(YOUR TASK): Repeat exactly each line of the data provided below.

(INPUT FOR THIS TASK):
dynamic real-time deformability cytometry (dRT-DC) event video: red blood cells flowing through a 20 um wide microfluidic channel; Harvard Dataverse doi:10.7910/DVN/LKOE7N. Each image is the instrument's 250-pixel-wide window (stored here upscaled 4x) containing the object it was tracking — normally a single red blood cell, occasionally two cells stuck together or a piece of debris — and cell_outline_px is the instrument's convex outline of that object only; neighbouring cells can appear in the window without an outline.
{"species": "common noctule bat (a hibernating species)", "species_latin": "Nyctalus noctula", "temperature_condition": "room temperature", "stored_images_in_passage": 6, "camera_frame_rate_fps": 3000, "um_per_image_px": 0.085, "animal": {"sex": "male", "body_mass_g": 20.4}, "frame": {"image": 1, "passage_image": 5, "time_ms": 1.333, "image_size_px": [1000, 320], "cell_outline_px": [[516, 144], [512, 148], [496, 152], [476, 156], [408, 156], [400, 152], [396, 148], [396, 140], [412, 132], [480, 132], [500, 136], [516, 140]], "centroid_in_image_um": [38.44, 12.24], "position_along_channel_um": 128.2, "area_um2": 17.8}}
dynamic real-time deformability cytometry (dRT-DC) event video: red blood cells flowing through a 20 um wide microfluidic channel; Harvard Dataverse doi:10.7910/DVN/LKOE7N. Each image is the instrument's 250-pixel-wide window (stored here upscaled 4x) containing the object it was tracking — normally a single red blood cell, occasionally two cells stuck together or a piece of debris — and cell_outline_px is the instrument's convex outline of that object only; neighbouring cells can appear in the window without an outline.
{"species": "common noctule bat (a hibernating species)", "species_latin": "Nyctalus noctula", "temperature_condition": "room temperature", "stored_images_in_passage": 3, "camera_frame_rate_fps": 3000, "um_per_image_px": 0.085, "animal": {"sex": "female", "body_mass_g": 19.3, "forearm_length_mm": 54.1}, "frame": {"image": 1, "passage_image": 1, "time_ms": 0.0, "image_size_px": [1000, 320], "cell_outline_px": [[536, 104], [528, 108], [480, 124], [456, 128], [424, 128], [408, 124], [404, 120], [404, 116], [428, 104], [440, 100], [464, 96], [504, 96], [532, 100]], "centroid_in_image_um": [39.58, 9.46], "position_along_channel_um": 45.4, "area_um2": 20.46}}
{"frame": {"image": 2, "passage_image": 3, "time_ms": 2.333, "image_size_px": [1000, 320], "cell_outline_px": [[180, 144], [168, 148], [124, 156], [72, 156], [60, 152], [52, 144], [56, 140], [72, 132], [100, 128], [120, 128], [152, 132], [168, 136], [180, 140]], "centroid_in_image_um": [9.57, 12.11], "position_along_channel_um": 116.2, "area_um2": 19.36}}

(ANSWER TO THE EXERCISE):
dynamic real-time deformability cytometry (dRT-DC) event video: red blood cells flowing through a 20 um wide microfluidic channel; Harvard Dataverse doi:10.7910/DVN/LKOE7N. Each image is the instrument's 250-pixel-wide window (stored here upscaled 4x) containing the object it was tracking — normally a single red blood cell, occasionally two cells stuck together or a piece of debris — and cell_outline_px is the instrument's convex outline of that object only; neighbouring cells can appear in the window without an outline.
{"species": "common noctule bat (a hibernating species)", "species_latin": "Nyctalus noctula", "temperature_condition": "room temperature", "stored_images_in_passage": 6, "camera_frame_rate_fps": 3000, "um_per_image_px": 0.085, "animal": {"sex": "male", "body_mass_g": 20.4}, "frame": {"image": 1, "passage_image": 5, "time_ms": 1.333, "image_size_px": [1000, 320], "cell_outline_px": [[516, 144], [512, 148], [496, 152], [476, 156], [408, 156], [400, 152], [396, 148], [396, 140], [412, 132], [480, 132], [500, 136], [516, 140]], "centroid_in_image_um": [38.44, 12.24], "position_along_channel_um": 128.2, "area_um2": 17.8}}
dynamic real-time deformability cytometry (dRT-DC) event video: red blood cells flowing through a 20 um wide microfluidic channel; Harvard Dataverse doi:10.7910/DVN/LKOE7N. Each image is the instrument's 250-pixel-wide window (stored here upscaled 4x) containing the object it was tracking — normally a single red blood cell, occasionally two cells stuck together or a piece of debris — and cell_outline_px is the instrument's convex outline of that object only; neighbouring cells can appear in the window without an outline.
{"species": "common noctule bat (a hibernating species)", "species_latin": "Nyctalus noctula", "temperature_condition": "room temperature", "stored_images_in_passage": 3, "camera_frame_rate_fps": 3000, "um_per_image_px": 0.085, "animal": {"sex": "female", "body_mass_g": 19.3, "forearm_length_mm": 54.1}, "frame": {"image": 1, "passage_image": 1, "time_ms": 0.0, "image_size_px": [1000, 320], "cell_outline_px": [[536, 104], [528, 108], [480, 124], [456, 128], [424, 128], [408, 124], [404, 120], [404, 116], [428, 104], [440, 100], [464, 96], [504, 96], [532, 100]], "centroid_in_image_um": [39.58, 9.46], "position_along_channel_um": 45.4, "area_um2": 20.46}}
{"frame": {"image": 2, "passage_image": 3, "time_ms": 2.333, "image_size_px": [1000, 320], "cell_outline_px": [[180, 144], [168, 148], [124, 156], [72, 156], [60, 152], [52, 144], [56, 140], [72, 132], [100, 128], [120, 128], [152, 132], [168, 136], [180, 140]], "centroid_in_image_um": [9.57, 12.11], "position_along_channel_um": 116.2, "area_um2": 19.36}}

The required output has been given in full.